Problem description
Whenever the string "Kapolres" appears in a line below, please copy the line out.

Saved data entries

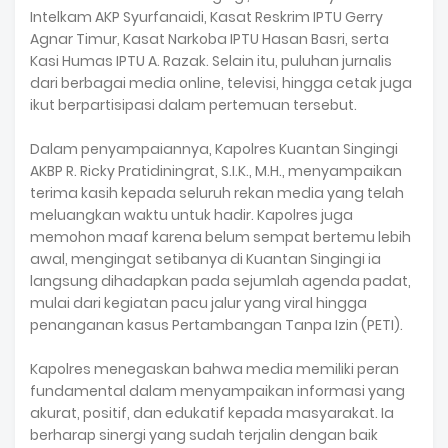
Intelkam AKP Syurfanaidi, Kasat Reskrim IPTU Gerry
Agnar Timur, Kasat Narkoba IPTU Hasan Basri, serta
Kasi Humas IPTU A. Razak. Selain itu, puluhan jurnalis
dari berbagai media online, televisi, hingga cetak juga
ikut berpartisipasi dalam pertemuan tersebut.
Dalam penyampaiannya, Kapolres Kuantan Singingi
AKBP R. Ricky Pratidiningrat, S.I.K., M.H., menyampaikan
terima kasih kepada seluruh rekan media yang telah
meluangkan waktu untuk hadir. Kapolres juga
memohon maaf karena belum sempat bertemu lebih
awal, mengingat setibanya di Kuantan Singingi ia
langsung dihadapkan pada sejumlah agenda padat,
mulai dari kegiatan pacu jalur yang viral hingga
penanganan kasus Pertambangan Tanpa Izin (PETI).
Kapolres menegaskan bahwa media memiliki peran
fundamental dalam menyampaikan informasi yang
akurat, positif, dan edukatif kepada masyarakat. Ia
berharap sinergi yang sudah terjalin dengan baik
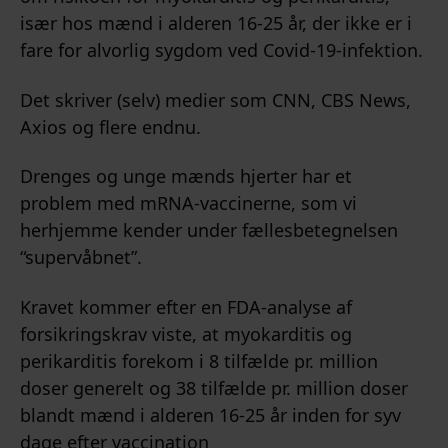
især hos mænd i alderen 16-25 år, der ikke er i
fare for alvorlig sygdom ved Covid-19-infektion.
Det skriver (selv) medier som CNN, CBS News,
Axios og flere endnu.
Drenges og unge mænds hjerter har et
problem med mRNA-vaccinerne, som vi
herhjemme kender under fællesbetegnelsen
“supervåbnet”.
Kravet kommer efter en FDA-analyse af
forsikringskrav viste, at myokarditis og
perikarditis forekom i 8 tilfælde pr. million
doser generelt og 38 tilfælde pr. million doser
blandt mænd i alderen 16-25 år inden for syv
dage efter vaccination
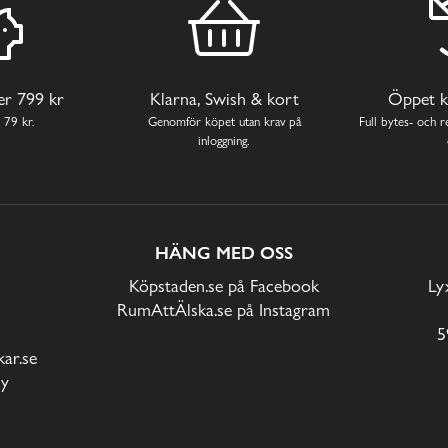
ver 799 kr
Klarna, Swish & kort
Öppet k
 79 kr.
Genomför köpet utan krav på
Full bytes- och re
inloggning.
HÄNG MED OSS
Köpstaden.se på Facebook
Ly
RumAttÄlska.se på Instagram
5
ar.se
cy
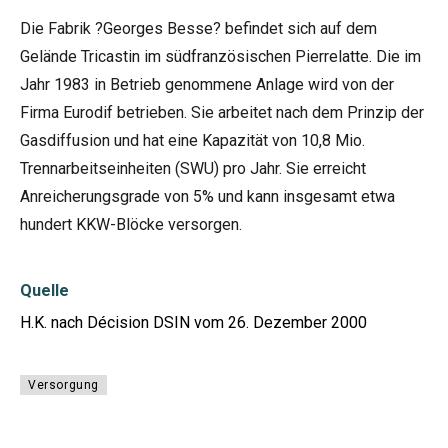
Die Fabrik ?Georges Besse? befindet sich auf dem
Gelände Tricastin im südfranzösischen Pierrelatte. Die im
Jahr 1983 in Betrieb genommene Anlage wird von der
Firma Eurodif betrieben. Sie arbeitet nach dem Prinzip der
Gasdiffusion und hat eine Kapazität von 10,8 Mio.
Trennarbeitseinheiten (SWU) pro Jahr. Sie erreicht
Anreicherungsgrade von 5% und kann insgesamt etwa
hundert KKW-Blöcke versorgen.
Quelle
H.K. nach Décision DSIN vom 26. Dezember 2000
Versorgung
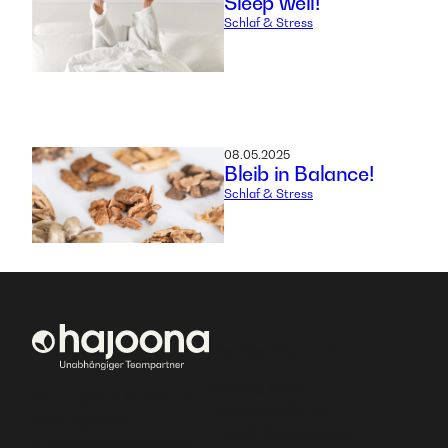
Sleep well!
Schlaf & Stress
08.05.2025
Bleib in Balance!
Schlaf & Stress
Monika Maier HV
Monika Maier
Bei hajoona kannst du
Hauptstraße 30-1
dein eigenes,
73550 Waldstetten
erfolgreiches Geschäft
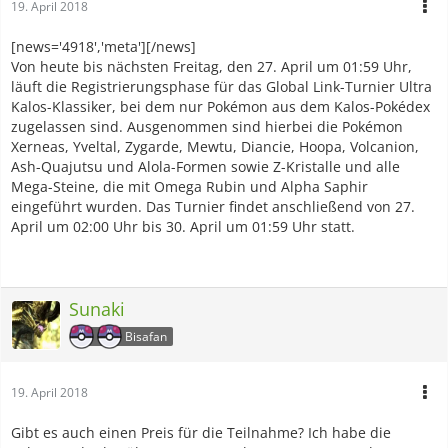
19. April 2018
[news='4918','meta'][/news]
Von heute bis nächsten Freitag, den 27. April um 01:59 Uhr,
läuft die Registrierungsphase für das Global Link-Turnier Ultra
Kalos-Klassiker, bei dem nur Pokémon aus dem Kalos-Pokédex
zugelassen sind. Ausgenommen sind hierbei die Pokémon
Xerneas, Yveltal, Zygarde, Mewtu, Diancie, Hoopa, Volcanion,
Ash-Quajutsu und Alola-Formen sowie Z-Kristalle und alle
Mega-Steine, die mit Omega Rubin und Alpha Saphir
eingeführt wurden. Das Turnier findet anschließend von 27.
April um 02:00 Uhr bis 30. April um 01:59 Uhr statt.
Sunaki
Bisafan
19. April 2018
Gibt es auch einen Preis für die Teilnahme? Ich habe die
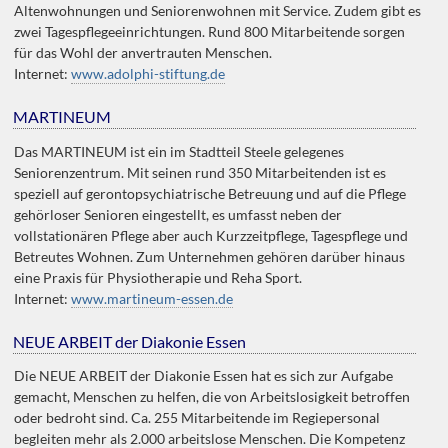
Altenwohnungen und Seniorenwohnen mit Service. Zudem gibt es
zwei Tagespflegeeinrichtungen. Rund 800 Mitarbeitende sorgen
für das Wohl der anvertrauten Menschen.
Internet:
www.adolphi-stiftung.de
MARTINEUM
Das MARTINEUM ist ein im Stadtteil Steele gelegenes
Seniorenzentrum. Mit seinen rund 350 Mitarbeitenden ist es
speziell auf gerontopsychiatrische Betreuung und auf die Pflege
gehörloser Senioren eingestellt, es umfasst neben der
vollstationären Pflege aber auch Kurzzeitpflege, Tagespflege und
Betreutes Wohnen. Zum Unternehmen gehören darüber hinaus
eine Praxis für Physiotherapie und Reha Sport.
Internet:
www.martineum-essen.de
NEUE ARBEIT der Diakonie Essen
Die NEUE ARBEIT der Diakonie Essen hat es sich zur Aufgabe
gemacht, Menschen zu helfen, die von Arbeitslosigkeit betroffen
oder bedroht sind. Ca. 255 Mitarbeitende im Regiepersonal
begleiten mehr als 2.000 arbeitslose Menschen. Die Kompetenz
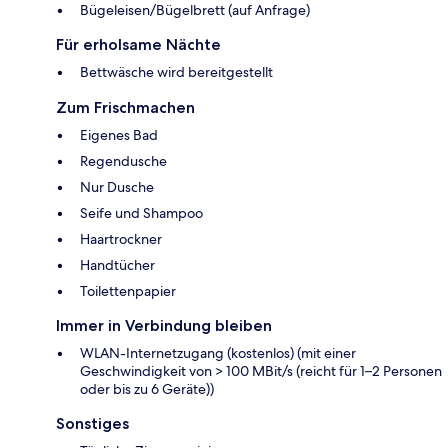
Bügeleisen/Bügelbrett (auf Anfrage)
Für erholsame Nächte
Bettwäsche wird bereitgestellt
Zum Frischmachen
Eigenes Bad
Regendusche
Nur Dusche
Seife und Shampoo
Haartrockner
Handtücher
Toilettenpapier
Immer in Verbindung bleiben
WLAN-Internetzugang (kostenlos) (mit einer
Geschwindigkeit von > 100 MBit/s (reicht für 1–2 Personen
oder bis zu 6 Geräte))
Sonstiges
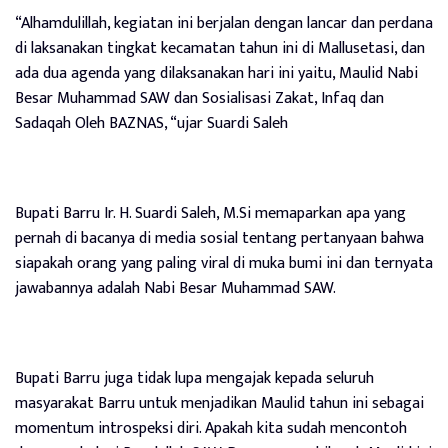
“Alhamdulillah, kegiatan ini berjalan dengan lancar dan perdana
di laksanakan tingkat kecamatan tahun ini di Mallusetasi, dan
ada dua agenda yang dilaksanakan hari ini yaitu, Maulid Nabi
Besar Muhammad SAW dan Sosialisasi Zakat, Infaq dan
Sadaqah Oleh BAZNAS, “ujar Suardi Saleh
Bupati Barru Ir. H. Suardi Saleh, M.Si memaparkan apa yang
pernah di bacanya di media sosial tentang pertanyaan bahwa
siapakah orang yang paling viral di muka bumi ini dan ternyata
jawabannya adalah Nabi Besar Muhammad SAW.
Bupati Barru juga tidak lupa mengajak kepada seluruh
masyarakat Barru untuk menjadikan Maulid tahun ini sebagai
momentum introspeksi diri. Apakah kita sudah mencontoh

==

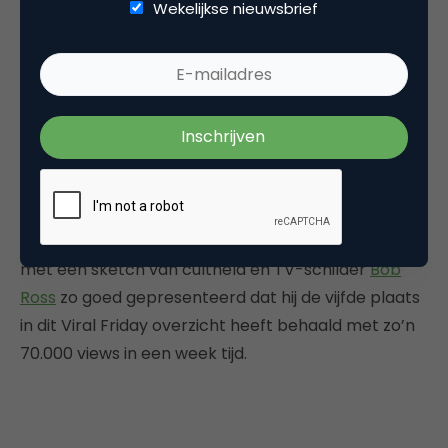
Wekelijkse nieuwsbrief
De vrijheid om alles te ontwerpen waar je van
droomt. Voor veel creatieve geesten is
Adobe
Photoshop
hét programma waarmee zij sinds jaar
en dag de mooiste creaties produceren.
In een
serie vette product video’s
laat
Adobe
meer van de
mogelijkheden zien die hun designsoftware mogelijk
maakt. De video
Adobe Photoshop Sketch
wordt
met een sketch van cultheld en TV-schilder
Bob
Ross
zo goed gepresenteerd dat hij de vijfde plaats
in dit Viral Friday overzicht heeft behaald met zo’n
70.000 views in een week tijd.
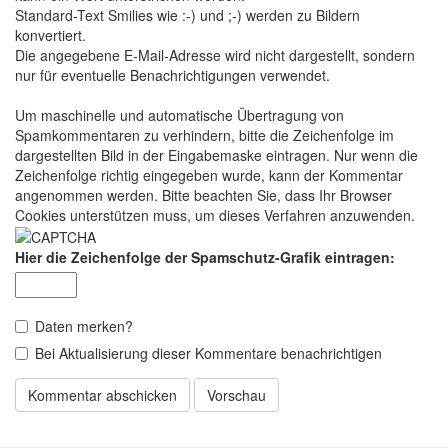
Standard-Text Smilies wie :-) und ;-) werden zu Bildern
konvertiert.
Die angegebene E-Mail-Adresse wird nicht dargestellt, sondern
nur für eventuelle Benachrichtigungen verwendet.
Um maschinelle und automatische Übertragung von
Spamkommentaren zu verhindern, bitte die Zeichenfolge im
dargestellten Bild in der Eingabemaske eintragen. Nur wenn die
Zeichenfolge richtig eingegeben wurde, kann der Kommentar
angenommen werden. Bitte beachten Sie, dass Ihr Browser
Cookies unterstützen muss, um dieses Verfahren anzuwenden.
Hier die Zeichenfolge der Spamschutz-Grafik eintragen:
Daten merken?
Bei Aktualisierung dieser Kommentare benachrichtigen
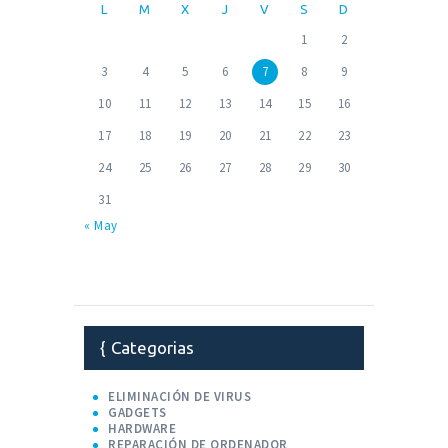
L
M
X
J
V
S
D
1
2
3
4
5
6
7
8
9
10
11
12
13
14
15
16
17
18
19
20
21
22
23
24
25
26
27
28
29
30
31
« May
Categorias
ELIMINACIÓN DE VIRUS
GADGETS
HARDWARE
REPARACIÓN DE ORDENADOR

---

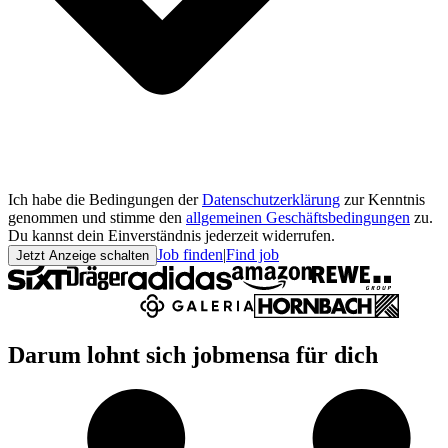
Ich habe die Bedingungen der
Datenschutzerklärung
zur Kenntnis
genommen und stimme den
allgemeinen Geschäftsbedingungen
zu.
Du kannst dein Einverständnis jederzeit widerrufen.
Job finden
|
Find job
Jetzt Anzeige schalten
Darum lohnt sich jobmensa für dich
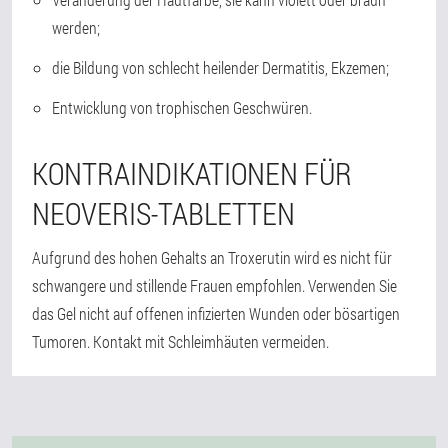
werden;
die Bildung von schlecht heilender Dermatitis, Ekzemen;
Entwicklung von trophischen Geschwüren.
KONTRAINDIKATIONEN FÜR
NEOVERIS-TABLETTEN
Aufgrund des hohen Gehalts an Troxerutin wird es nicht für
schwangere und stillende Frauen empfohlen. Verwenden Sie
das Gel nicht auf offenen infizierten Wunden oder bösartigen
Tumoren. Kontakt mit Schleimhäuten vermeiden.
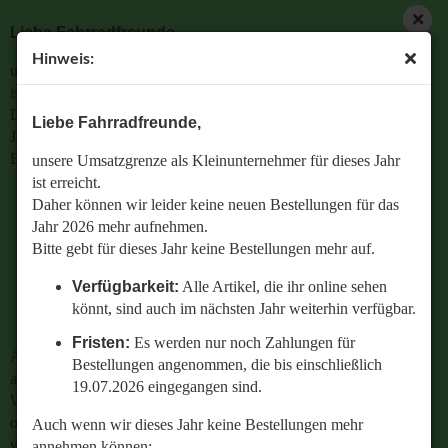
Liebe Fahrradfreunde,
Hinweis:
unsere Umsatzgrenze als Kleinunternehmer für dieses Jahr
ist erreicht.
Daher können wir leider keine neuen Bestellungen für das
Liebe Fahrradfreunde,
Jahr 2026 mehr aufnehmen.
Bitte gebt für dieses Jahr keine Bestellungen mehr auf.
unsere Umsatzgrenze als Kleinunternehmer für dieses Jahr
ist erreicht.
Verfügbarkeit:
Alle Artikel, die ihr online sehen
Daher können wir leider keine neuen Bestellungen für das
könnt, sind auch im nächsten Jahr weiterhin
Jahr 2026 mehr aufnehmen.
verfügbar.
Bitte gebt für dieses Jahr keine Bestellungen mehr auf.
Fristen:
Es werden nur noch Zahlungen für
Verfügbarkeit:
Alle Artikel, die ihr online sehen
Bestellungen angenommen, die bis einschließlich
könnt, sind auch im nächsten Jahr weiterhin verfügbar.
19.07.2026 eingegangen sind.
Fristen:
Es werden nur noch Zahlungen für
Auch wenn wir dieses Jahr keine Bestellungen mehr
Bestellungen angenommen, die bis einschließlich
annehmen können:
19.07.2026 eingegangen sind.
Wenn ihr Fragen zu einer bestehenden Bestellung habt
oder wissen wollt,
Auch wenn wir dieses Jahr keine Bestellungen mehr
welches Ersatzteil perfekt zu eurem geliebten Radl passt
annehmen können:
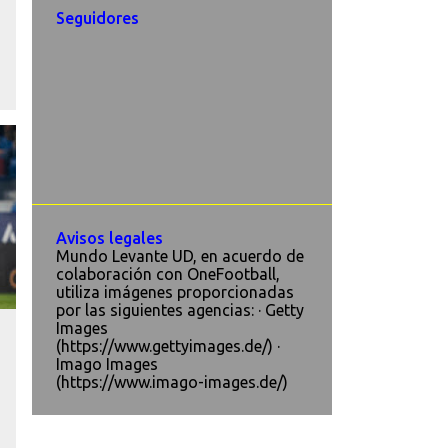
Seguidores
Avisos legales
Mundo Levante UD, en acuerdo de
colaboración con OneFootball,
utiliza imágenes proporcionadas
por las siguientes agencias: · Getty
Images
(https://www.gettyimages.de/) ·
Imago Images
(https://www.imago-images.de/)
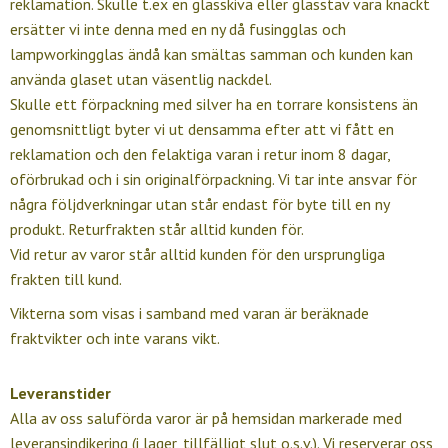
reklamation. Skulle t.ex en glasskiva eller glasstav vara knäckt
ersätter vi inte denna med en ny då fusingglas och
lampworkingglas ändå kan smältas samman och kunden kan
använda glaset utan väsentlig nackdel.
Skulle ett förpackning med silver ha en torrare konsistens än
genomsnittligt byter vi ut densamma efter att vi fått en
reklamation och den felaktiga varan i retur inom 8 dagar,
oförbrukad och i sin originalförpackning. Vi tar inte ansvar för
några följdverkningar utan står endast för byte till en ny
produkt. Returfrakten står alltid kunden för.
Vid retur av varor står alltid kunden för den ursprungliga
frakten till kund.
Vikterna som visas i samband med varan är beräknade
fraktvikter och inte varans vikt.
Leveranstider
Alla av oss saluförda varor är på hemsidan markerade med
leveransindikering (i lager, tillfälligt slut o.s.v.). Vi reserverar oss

Task response
Dalam penyampaiannya, Kapolres Kuantan Singingi
meluangkan waktu untuk hadir. Kapolres juga
Kapolres menegaskan bahwa media memiliki peran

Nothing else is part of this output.